[What this task involves] Pull out every line in the items below that contains the string "草原保护与可持续经营".

—————

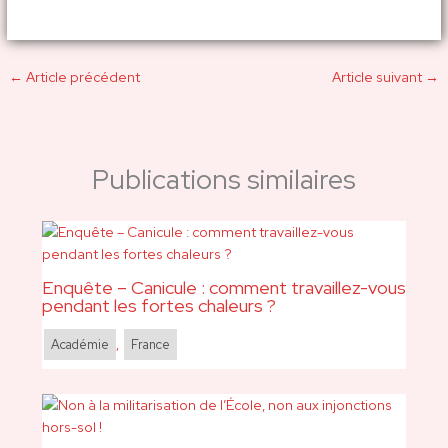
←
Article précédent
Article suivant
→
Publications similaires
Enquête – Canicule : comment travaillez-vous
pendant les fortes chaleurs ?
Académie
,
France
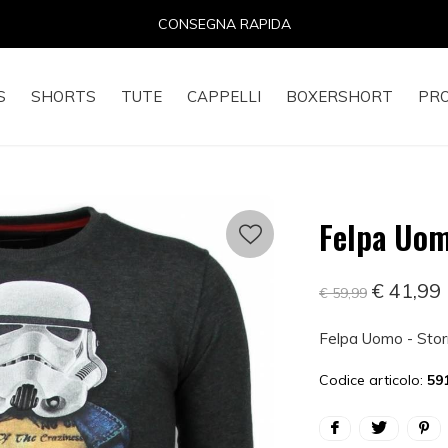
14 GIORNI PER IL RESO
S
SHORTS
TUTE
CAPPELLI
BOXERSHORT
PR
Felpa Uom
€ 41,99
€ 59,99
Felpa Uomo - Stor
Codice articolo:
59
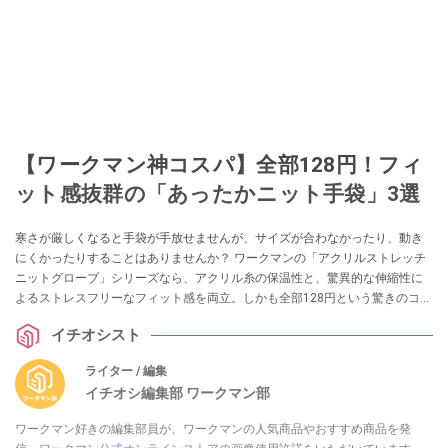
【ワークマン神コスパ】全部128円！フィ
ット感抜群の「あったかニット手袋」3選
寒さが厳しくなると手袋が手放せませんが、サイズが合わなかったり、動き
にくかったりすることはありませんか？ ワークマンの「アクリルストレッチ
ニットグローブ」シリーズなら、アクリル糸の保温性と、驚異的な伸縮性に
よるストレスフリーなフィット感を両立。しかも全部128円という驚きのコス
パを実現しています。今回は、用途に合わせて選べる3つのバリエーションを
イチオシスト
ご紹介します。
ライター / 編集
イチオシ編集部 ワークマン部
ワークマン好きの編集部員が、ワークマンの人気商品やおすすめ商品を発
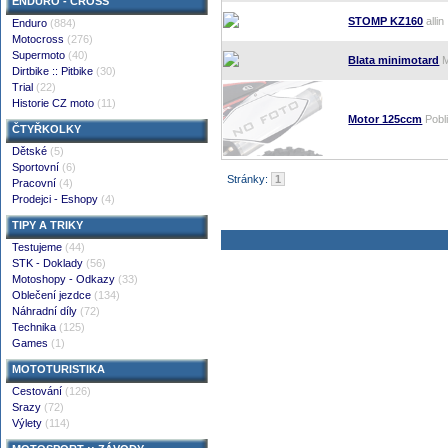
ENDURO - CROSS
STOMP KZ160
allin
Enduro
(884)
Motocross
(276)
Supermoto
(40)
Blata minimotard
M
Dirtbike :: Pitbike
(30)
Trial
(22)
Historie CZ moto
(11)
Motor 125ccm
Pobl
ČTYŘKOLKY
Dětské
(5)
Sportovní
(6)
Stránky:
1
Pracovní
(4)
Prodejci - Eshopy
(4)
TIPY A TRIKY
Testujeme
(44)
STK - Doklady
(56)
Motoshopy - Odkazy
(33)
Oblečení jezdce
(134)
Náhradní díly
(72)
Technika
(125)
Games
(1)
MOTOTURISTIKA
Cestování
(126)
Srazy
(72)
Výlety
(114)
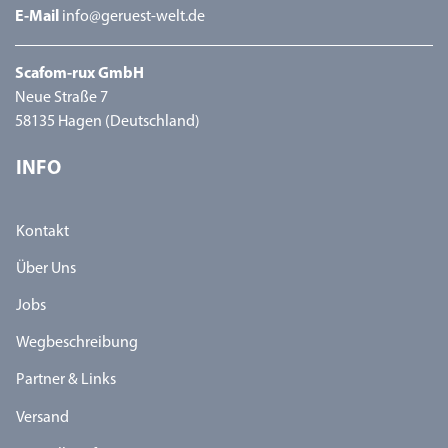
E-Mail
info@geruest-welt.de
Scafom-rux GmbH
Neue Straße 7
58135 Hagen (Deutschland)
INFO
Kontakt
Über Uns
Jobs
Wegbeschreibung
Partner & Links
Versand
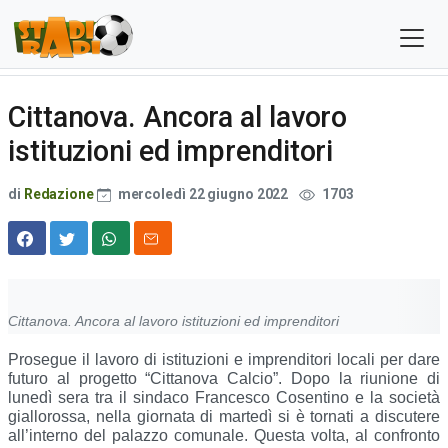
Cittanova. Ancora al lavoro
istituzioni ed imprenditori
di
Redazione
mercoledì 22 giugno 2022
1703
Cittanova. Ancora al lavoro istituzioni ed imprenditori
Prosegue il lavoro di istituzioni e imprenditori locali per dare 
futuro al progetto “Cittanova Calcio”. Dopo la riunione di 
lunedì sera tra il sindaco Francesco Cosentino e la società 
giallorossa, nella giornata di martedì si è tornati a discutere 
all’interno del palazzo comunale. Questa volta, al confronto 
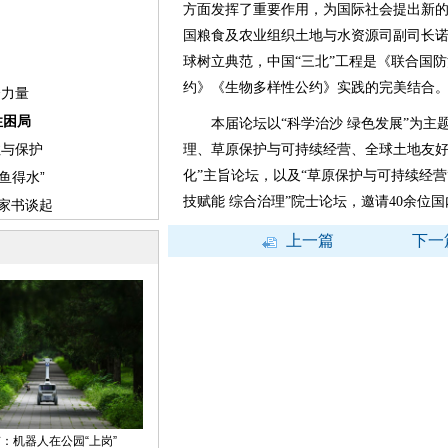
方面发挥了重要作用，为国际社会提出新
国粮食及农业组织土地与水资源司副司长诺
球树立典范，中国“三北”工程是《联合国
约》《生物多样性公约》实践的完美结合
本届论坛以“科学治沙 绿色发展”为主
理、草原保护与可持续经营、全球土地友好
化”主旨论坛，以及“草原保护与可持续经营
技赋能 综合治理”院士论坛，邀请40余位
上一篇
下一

—————

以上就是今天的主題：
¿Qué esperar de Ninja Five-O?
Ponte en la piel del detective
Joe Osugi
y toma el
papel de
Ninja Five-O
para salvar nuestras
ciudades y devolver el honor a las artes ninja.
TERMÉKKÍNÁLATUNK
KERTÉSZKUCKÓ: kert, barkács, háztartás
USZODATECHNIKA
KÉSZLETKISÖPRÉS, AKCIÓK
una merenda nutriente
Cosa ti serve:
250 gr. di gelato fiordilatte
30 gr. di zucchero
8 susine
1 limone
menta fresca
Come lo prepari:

—————

[Completed task]
理、草原保护与可持续经营、全球土地友好
化”主旨论坛，以及“草原保护与可持续经营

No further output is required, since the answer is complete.